##### Data for review #####

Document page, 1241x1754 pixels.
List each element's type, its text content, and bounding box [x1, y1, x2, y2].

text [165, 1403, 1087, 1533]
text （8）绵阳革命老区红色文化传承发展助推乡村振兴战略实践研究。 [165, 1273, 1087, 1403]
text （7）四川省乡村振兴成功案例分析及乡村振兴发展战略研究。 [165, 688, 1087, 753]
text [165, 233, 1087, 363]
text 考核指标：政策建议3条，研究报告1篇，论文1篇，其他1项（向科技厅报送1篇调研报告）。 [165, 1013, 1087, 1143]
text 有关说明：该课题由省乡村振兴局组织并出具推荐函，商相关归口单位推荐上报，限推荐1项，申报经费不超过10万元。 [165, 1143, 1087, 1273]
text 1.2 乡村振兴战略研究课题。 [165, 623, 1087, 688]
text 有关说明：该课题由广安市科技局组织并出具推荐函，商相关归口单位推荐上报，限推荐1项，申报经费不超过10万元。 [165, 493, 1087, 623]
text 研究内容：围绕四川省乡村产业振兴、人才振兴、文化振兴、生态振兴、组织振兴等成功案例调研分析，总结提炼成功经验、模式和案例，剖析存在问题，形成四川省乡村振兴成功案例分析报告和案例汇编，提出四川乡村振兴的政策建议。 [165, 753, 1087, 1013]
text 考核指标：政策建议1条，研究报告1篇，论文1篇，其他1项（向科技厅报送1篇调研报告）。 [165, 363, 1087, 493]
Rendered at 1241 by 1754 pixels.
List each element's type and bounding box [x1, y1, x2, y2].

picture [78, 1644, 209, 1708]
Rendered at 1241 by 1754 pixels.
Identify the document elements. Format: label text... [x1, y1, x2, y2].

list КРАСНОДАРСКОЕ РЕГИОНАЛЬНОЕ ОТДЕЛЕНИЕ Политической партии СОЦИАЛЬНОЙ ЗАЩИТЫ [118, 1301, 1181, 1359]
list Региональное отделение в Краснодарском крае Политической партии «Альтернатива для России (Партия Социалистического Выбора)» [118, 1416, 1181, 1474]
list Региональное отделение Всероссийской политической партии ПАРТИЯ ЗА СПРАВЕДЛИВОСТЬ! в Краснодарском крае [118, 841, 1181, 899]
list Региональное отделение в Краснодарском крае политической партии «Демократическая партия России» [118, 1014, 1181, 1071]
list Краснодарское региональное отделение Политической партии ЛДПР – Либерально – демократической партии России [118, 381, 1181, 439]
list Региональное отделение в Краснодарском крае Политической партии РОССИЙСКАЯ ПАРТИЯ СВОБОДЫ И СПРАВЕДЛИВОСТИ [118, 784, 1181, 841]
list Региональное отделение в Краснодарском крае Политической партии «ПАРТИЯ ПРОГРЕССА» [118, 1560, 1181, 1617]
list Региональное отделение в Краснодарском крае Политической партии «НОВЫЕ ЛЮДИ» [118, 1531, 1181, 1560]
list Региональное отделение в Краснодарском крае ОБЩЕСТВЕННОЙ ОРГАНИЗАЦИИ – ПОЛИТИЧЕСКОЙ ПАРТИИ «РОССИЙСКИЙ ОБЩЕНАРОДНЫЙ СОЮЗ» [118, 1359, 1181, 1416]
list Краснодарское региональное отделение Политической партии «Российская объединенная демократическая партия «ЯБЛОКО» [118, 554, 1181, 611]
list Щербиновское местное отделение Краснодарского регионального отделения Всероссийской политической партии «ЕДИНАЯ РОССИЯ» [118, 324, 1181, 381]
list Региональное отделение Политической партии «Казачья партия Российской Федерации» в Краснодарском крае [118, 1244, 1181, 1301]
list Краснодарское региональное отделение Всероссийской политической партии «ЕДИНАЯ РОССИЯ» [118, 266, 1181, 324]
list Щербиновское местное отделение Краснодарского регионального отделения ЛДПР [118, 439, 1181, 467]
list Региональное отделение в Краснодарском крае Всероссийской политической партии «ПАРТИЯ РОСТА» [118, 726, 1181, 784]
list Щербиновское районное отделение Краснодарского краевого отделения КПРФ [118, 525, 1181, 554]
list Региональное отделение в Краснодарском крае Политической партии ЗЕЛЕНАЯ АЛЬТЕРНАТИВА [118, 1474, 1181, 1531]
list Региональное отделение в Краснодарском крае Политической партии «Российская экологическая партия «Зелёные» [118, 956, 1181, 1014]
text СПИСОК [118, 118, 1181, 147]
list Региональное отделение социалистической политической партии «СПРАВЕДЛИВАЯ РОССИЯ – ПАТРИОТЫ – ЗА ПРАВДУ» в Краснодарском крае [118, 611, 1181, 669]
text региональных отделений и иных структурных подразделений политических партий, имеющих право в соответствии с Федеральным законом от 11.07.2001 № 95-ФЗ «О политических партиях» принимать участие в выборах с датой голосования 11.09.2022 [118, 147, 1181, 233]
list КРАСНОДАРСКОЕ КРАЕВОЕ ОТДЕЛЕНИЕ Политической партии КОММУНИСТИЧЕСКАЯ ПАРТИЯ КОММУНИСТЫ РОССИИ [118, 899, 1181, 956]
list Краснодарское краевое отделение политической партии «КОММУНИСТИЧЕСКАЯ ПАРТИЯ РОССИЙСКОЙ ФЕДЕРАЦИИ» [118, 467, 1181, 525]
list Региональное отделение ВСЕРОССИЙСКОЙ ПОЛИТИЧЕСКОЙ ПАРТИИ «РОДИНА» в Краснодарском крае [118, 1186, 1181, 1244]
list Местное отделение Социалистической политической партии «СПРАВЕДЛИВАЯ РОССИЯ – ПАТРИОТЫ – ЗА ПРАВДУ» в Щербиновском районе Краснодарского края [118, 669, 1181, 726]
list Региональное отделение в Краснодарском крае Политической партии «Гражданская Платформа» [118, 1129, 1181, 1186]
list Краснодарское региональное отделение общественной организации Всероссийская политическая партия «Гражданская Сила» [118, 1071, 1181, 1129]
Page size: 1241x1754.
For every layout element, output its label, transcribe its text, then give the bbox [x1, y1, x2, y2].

#####

■ Instruction:
What lines of the material above contain "ПРАВДУ"? Return each of them.

■ Reply:
list Региональное отделение социалистической политической партии «СПРАВЕДЛИВАЯ РОССИЯ – ПАТРИОТЫ – ЗА ПРАВДУ» в Краснодарском крае [118, 611, 1181, 669]
list Местное отделение Социалистической политической партии «СПРАВЕДЛИВАЯ РОССИЯ – ПАТРИОТЫ – ЗА ПРАВДУ» в Щербиновском районе Краснодарского края [118, 669, 1181, 726]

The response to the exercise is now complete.